さらに、やはり機能性顔料関係では(ディスプレイ用の)カラーフィルタ(用顔料)は、上期同様、安定的な出荷が見込めると(いうことです)。シェアも、担当の部門の話ですと、過去にお話しているところは現状を維持、さらに若干ながら拡大傾向にあるという中で、ここも手堅いと見ています。
最後に、サンケミカルが買収した、セキュリティインキの会社(ルミネッセンス)と高純度酸化鉄顔料事業(キャセイ)。この2つの事業の業績の貢献が思った以上に早く、我々の連結業績に効いてくると(いうことです)。とくに、セキュリティ分野関係です。そのあたりのビジネスが、さっそくサンケミカルのシナジー効果に結びついて、売上の増加が見込めるところを含めて、後半の目標値の達成は、「チャレンジングであるが、十分に見込めるだろう」という背景がございます。

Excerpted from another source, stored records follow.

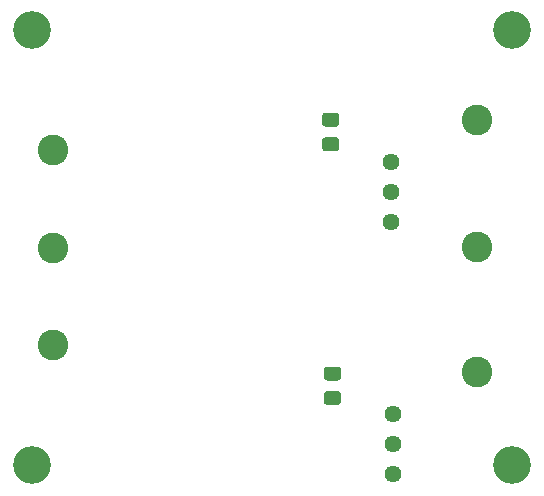
<source format=gbr>
G04 #@! TF.GenerationSoftware,KiCad,Pcbnew,(5.1.7-0-10_14)*
G04 #@! TF.CreationDate,2020-11-05T19:51:55+01:00*
G04 #@! TF.ProjectId,lv-lownoise-psu,6c762d6c-6f77-46e6-9f69-73652d707375,rev?*
G04 #@! TF.SameCoordinates,Original*
G04 #@! TF.FileFunction,Soldermask,Bot*
G04 #@! TF.FilePolarity,Negative*
%FSLAX46Y46*%
G04 Gerber Fmt 4.6, Leading zero omitted, Abs format (unit mm)*
G04 Created by KiCad (PCBNEW (5.1.7-0-10_14)) date 2020-11-05 19:51:55*
%MOMM*%
%LPD*%
G01*
G04 APERTURE LIST*
%ADD10C,1.440000*%
%ADD11C,2.600000*%
%ADD12C,3.200000*%
G04 APERTURE END LIST*
D10*
X115671600Y-83261200D03*
X115671600Y-80721200D03*
X115671600Y-78181200D03*
X115468400Y-61925200D03*
X115468400Y-59385200D03*
X115468400Y-56845200D03*
D11*
X122809000Y-74676000D03*
X122809000Y-64058800D03*
X122809000Y-53340000D03*
X86868000Y-55880000D03*
X86868000Y-64135000D03*
X86868000Y-72390000D03*
D12*
X125730000Y-45720000D03*
X125730000Y-82550000D03*
X85090000Y-82550000D03*
X85090000Y-45720000D03*
G36*
G01*
X111015800Y-75372900D02*
X110065800Y-75372900D01*
G75*
G02*
X109815800Y-75122900I0J250000D01*
G01*
X109815800Y-74447900D01*
G75*
G02*
X110065800Y-74197900I250000J0D01*
G01*
X111015800Y-74197900D01*
G75*
G02*
X111265800Y-74447900I0J-250000D01*
G01*
X111265800Y-75122900D01*
G75*
G02*
X111015800Y-75372900I-250000J0D01*
G01*
G37*
G36*
G01*
X111015800Y-77447900D02*
X110065800Y-77447900D01*
G75*
G02*
X109815800Y-77197900I0J250000D01*
G01*
X109815800Y-76522900D01*
G75*
G02*
X110065800Y-76272900I250000J0D01*
G01*
X111015800Y-76272900D01*
G75*
G02*
X111265800Y-76522900I0J-250000D01*
G01*
X111265800Y-77197900D01*
G75*
G02*
X111015800Y-77447900I-250000J0D01*
G01*
G37*
G36*
G01*
X109913400Y-54784500D02*
X110863400Y-54784500D01*
G75*
G02*
X111113400Y-55034500I0J-250000D01*
G01*
X111113400Y-55709500D01*
G75*
G02*
X110863400Y-55959500I-250000J0D01*
G01*
X109913400Y-55959500D01*
G75*
G02*
X109663400Y-55709500I0J250000D01*
G01*
X109663400Y-55034500D01*
G75*
G02*
X109913400Y-54784500I250000J0D01*
G01*
G37*
G36*
G01*
X109913400Y-52709500D02*
X110863400Y-52709500D01*
G75*
G02*
X111113400Y-52959500I0J-250000D01*
G01*
X111113400Y-53634500D01*
G75*
G02*
X110863400Y-53884500I-250000J0D01*
G01*
X109913400Y-53884500D01*
G75*
G02*
X109663400Y-53634500I0J250000D01*
G01*
X109663400Y-52959500D01*
G75*
G02*
X109913400Y-52709500I250000J0D01*
G01*
G37*
M02*

</source>
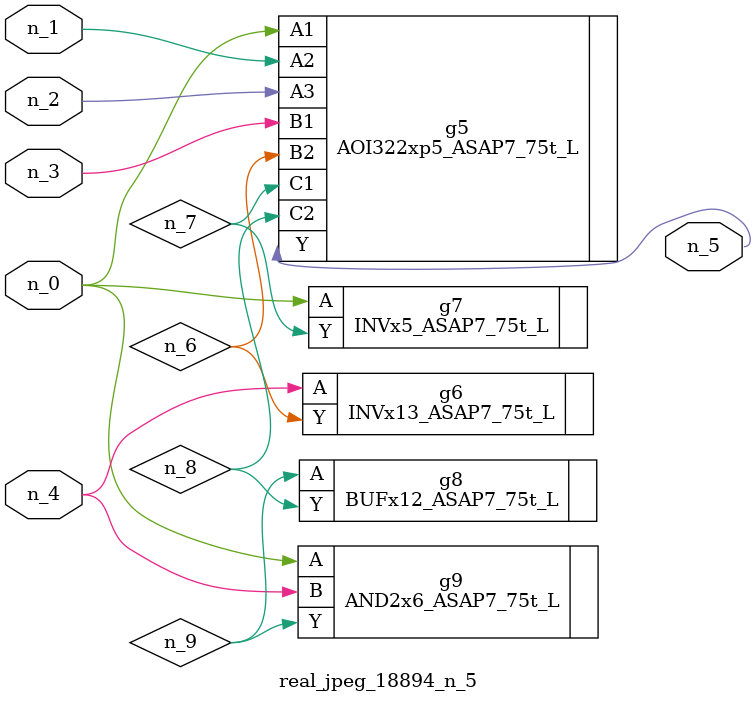
<source format=v>
module real_jpeg_18894_n_5 (n_4, n_0, n_1, n_2, n_3, n_5);

input n_4;
input n_0;
input n_1;
input n_2;
input n_3;

output n_5;

wire n_8;
wire n_6;
wire n_7;
wire n_9;

AOI322xp5_ASAP7_75t_L g5 ( 
.A1(n_0),
.A2(n_1),
.A3(n_2),
.B1(n_3),
.B2(n_6),
.C1(n_7),
.C2(n_8),
.Y(n_5)
);

INVx5_ASAP7_75t_L g7 ( 
.A(n_0),
.Y(n_7)
);

AND2x6_ASAP7_75t_L g9 ( 
.A(n_0),
.B(n_4),
.Y(n_9)
);

INVx13_ASAP7_75t_L g6 ( 
.A(n_4),
.Y(n_6)
);

BUFx12_ASAP7_75t_L g8 ( 
.A(n_9),
.Y(n_8)
);


endmodule
</source>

為替レートにつきましては、(2018年)6月末のレートを先延ばししまして、ここ(のスライド)に記載されているとおりでございます。
経常利益・純利益につきましては、特殊要因はとくにございませんので、この営業利益の達成をベースに、それぞれ(経常利益で)580億円・(純利益で)400億円を見込めると考えています。
年間配当につきましても、ご説明しているとおり、5円増配の125円です。
財務体質面では、有利子負債については、手元流動性を増やしています。後半もいくつかのM&Aを計画していますが、それを含めて、有利子負債の着地点は2,650億円くらい。D/Cレシオで見ると、43パーセント弱くらいかなと見ています。
設備投資の510億円は、昨年(2017年)は太陽ホールディングスの買収により、資本を19.5パーセント取得しましたので、114億円の減少となりますが、設備投資に加えて、投融資も含めた合計値でございます。
通期のセグメント別業績見通し
セグメントごとには、今はちょっと、具体的にはお話しいたしません。(ここまで)お話ししたような背景が、数字としてここ(のスライド)に記載されていますので、ご覧いただければと思います。
以上のようなことで、(上期)全般としては、営業利益の目標値が計画・前年より少し下回りましたが、(下期は)現在の景況感・値上げ、さらに戦略的なアイテムの増販を見込みまして、収益については、当初見込みをぜひとも達成したいと思っています。
以上、ご説明申し上げました。ありがとうございました。